◆ Records for this task:
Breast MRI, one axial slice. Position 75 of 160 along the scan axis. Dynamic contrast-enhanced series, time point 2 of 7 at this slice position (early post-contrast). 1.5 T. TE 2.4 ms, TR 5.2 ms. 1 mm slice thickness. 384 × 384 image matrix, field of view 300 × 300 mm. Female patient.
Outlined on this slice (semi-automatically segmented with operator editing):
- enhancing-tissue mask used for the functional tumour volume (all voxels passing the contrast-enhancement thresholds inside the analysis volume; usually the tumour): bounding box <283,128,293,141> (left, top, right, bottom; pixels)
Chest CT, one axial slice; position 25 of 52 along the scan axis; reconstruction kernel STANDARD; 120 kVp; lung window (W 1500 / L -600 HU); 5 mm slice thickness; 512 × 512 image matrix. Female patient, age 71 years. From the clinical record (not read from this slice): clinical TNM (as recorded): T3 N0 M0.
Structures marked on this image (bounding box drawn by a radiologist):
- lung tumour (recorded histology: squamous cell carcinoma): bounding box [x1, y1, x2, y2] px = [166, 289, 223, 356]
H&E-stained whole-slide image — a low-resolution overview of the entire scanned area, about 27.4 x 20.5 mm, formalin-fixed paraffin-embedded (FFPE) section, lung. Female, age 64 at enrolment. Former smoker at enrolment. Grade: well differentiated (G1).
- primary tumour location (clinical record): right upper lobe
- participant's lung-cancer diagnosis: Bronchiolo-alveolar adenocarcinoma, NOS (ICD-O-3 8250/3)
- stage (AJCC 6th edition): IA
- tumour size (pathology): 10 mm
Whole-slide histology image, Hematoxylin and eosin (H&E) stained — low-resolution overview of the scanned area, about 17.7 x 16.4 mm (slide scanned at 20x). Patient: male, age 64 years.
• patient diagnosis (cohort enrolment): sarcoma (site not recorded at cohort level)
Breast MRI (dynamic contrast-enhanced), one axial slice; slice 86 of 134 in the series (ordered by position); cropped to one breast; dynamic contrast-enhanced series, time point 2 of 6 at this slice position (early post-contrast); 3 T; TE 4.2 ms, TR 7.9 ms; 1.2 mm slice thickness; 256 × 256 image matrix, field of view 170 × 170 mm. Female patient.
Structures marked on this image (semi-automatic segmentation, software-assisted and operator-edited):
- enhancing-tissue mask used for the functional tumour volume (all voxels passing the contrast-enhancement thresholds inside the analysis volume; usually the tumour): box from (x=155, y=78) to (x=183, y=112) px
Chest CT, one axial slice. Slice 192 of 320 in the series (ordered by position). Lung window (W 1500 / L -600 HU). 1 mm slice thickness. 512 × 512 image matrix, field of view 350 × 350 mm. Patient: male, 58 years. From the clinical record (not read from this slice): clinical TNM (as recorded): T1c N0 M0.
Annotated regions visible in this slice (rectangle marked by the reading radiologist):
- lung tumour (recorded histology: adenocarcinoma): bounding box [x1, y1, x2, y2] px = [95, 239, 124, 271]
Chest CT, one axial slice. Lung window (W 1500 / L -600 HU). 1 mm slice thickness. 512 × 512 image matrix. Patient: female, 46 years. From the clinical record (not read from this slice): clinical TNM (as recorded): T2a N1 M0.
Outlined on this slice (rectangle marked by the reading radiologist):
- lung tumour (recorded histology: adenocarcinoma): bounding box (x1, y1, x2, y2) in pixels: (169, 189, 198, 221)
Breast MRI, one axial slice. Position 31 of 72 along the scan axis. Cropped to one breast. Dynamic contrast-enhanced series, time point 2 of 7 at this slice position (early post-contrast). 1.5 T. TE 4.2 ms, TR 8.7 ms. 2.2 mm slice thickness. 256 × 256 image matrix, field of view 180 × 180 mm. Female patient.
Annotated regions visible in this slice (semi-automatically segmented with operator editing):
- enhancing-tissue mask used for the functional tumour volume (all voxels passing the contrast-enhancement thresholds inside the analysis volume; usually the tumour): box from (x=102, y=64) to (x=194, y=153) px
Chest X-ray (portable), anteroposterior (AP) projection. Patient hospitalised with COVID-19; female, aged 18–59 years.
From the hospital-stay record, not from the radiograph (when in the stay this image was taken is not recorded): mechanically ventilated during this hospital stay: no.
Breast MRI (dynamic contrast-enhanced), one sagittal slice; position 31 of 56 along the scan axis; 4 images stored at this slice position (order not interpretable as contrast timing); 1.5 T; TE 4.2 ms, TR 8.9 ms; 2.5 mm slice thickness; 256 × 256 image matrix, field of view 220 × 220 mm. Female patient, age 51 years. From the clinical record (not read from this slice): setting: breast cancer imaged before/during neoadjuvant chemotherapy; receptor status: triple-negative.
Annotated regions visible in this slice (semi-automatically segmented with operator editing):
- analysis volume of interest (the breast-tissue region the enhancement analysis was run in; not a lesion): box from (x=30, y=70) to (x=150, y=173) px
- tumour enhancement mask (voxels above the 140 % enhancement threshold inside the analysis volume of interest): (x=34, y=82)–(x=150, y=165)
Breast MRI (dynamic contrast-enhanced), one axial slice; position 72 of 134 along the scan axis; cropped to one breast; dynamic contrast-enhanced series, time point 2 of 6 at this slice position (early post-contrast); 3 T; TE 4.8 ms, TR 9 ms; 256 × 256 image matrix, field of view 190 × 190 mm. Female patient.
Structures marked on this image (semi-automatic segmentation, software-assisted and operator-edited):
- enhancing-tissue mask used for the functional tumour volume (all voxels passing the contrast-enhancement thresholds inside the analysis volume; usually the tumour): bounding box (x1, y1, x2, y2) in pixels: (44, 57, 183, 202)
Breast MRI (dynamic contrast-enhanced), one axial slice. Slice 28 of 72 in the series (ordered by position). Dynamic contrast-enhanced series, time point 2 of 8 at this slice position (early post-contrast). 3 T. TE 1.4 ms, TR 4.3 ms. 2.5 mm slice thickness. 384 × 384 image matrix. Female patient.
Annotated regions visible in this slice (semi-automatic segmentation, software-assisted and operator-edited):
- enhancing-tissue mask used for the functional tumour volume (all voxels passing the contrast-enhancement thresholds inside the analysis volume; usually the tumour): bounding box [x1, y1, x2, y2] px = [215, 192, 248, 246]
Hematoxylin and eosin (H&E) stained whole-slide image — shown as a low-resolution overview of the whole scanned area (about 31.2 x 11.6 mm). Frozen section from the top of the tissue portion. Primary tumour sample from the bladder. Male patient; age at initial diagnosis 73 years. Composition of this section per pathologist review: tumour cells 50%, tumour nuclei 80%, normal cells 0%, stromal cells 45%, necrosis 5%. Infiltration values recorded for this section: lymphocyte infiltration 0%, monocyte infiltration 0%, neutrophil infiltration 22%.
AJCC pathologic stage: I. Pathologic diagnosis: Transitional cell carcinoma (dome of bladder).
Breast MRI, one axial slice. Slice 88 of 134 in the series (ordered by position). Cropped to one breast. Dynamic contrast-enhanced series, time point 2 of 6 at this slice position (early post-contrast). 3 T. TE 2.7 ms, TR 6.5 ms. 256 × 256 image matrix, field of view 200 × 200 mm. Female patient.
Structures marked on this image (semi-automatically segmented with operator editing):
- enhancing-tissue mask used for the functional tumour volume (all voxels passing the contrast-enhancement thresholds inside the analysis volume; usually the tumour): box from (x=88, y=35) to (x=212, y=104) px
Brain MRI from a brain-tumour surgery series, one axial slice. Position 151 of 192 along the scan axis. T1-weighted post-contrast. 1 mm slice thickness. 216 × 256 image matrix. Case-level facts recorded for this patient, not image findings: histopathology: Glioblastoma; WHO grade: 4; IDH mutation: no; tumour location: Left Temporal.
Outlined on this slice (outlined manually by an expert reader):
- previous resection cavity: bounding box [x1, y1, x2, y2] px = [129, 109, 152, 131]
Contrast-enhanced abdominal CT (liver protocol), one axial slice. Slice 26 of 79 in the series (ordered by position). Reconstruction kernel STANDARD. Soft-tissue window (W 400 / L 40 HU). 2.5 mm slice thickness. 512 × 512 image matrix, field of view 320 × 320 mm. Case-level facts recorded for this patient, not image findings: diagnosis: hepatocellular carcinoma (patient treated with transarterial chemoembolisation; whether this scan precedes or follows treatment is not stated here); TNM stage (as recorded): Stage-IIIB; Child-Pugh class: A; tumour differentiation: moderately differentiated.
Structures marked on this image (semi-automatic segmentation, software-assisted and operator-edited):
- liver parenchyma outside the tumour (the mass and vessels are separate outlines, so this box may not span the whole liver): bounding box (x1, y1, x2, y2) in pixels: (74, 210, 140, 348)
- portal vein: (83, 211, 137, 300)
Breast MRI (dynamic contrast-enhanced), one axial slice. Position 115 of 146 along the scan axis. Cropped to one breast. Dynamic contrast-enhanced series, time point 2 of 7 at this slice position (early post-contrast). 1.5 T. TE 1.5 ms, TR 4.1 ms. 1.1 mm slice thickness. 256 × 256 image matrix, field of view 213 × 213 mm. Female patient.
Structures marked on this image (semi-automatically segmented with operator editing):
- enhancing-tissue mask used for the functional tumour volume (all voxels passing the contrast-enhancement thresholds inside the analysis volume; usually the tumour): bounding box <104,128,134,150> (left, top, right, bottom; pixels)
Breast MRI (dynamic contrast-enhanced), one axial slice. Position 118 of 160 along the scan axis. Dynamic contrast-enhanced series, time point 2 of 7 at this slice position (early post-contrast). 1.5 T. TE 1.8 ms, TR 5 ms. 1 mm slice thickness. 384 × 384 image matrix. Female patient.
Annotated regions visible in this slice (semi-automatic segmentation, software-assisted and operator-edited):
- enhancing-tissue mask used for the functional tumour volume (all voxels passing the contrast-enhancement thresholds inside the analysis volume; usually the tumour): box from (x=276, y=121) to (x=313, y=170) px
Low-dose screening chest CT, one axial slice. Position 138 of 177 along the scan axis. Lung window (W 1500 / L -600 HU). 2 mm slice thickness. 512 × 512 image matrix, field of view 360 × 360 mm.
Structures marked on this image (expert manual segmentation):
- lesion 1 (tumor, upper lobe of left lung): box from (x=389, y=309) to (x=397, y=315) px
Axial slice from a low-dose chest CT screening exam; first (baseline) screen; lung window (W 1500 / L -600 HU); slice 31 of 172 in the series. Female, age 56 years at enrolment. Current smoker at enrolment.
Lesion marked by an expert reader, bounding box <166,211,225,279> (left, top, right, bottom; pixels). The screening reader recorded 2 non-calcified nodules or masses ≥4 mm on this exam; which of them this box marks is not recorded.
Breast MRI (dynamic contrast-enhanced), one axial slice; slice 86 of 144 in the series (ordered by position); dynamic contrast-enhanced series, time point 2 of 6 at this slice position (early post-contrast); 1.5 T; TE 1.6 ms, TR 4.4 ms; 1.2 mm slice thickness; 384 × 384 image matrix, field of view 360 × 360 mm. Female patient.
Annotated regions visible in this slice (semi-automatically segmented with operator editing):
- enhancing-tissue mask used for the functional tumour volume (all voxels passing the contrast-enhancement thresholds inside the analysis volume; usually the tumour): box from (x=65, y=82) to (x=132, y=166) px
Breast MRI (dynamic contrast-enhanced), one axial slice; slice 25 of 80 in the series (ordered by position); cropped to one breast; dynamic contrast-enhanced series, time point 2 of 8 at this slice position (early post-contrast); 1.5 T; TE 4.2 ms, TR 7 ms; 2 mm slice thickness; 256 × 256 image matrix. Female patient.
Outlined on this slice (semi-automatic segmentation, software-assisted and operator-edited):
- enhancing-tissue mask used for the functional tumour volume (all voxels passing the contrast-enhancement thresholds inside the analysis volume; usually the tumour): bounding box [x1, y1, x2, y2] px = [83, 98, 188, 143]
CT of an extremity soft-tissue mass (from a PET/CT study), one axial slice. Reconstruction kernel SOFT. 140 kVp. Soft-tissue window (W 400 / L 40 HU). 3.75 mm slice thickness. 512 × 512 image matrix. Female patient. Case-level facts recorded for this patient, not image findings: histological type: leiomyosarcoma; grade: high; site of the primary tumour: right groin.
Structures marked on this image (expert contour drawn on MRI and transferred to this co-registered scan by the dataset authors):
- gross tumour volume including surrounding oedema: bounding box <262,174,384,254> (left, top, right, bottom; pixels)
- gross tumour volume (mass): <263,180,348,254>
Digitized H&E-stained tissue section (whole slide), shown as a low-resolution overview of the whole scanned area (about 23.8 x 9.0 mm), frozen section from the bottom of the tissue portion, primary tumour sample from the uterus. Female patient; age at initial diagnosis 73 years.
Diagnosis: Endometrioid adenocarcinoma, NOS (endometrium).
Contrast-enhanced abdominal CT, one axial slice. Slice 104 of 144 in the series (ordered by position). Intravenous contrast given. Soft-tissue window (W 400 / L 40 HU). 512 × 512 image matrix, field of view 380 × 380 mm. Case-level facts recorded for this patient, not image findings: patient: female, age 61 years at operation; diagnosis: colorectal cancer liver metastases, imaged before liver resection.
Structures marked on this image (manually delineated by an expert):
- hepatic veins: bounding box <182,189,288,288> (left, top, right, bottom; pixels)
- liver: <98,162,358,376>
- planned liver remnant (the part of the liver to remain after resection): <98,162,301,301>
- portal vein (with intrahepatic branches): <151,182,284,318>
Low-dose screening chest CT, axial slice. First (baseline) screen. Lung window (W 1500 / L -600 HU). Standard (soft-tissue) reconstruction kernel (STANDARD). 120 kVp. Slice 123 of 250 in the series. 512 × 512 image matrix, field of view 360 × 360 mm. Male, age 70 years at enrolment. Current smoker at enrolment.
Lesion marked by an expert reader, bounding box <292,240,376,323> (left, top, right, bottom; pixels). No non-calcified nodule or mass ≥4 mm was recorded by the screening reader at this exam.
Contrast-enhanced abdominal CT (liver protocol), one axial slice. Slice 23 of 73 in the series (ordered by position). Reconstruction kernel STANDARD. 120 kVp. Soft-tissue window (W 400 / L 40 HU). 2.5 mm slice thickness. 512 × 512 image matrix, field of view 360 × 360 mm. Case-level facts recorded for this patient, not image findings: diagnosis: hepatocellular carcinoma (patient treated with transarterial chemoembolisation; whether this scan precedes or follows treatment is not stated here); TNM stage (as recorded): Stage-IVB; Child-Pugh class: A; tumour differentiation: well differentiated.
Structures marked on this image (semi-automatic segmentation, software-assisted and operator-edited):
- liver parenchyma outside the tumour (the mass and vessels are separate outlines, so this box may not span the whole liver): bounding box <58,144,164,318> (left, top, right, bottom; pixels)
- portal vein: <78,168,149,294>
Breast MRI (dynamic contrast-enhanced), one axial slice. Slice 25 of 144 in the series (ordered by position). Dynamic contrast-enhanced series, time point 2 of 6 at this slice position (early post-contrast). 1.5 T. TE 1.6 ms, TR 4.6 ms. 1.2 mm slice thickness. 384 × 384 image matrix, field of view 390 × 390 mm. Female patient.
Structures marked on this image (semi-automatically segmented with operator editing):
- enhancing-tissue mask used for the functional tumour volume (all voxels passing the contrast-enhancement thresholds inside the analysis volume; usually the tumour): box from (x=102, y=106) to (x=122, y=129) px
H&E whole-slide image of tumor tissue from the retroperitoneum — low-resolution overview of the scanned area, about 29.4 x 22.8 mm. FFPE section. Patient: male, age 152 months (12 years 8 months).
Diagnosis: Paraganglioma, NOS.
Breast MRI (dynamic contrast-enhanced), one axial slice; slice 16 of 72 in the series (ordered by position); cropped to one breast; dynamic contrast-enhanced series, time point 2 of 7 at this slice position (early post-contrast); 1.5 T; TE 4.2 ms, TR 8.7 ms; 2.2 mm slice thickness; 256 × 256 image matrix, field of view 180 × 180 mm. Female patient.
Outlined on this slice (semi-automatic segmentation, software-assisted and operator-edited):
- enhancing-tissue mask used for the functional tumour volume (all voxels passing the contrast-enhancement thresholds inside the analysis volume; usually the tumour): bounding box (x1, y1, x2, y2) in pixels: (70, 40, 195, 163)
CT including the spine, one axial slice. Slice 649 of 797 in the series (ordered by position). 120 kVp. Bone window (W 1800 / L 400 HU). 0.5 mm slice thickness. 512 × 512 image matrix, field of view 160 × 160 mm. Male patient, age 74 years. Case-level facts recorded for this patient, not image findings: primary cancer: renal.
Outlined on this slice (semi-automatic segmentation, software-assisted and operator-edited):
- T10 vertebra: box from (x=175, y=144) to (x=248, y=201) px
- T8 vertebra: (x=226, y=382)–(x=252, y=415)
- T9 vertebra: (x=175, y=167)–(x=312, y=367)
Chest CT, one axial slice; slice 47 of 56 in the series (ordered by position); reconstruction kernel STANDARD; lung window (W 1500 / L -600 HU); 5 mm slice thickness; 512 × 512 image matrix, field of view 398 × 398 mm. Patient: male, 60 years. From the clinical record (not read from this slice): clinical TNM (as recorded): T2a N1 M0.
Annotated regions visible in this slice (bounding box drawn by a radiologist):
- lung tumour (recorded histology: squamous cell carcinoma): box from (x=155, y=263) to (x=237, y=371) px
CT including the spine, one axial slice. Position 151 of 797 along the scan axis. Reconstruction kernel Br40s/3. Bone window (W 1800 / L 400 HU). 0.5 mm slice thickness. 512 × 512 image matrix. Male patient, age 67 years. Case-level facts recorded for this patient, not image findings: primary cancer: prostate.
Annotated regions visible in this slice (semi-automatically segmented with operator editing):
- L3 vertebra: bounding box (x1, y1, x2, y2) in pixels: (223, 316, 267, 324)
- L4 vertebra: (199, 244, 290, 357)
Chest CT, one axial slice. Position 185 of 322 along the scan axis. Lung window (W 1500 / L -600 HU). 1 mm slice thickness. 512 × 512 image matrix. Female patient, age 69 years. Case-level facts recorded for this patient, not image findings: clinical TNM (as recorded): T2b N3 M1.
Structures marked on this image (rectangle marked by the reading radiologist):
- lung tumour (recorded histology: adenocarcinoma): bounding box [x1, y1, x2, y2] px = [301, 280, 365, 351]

◆ Task directions: Nothing but an exact copy of the lines from the first one above through the line holding "289, 223, 356]" should be returned.

◆ Solved exercise:
Breast MRI, one axial slice. Position 75 of 160 along the scan axis. Dynamic contrast-enhanced series, time point 2 of 7 at this slice position (early post-contrast). 1.5 T. TE 2.4 ms, TR 5.2 ms. 1 mm slice thickness. 384 × 384 image matrix, field of view 300 × 300 mm. Female patient.
Outlined on this slice (semi-automatically segmented with operator editing):
- enhancing-tissue mask used for the functional tumour volume (all voxels passing the contrast-enhancement thresholds inside the analysis volume; usually the tumour): bounding box <283,128,293,141> (left, top, right, bottom; pixels)
Chest CT, one axial slice; position 25 of 52 along the scan axis; reconstruction kernel STANDARD; 120 kVp; lung window (W 1500 / L -600 HU); 5 mm slice thickness; 512 × 512 image matrix. Female patient, age 71 years. From the clinical record (not read from this slice): clinical TNM (as recorded): T3 N0 M0.
Structures marked on this image (bounding box drawn by a radiologist):
- lung tumour (recorded histology: squamous cell carcinoma): bounding box [x1, y1, x2, y2] px = [166, 289, 223, 356]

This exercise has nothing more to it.